§ **WORK REQUEST**: Give the number of lines below that contain the word "format", and nothing else.

Saved entries:
########

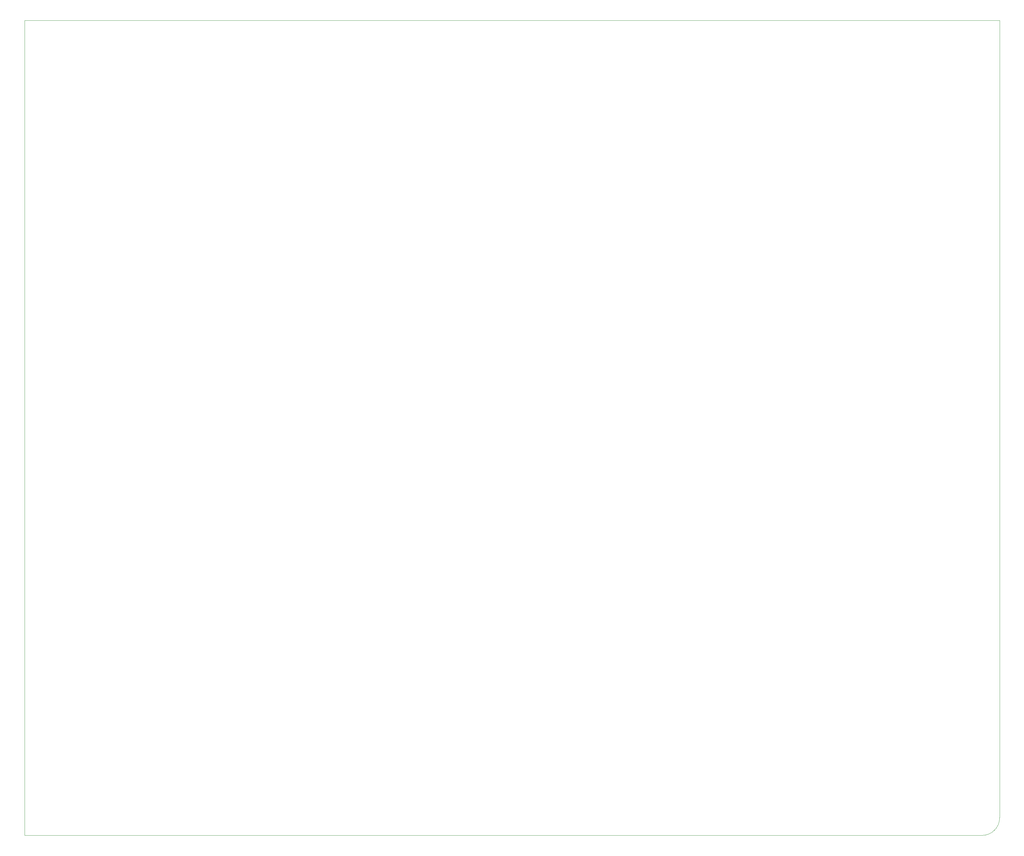
<source format=gm1>
%TF.GenerationSoftware,KiCad,Pcbnew,(6.0.4)*%
%TF.CreationDate,2022-05-26T23:51:16-07:00*%
%TF.ProjectId,bot_R,626f745f-522e-46b6-9963-61645f706362,rev?*%
%TF.SameCoordinates,Original*%
%TF.FileFunction,Profile,NP*%
%FSLAX46Y46*%
G04 Gerber Fmt 4.6, Leading zero omitted, Abs format (unit mm)*
G04 Created by KiCad (PCBNEW (6.0.4)) date 2022-05-26 23:51:16*
%MOMM*%
%LPD*%
G01*
G04 APERTURE LIST*
%TA.AperFunction,Profile*%
%ADD10C,0.100000*%
%TD*%
G04 APERTURE END LIST*
D10*
X295000000Y-20000000D02*
X295000000Y-245000000D01*
X20000000Y-250000000D02*
X290000000Y-250000000D01*
X20000000Y-20000000D02*
X295000000Y-20000000D01*
X290000000Y-250000000D02*
G75*
G03*
X295000000Y-245000000I0J5000000D01*
G01*
X20000000Y-20000000D02*
X20000000Y-250000000D01*
M02*

</source>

########

§ **EXPECTED ANSWER**: 2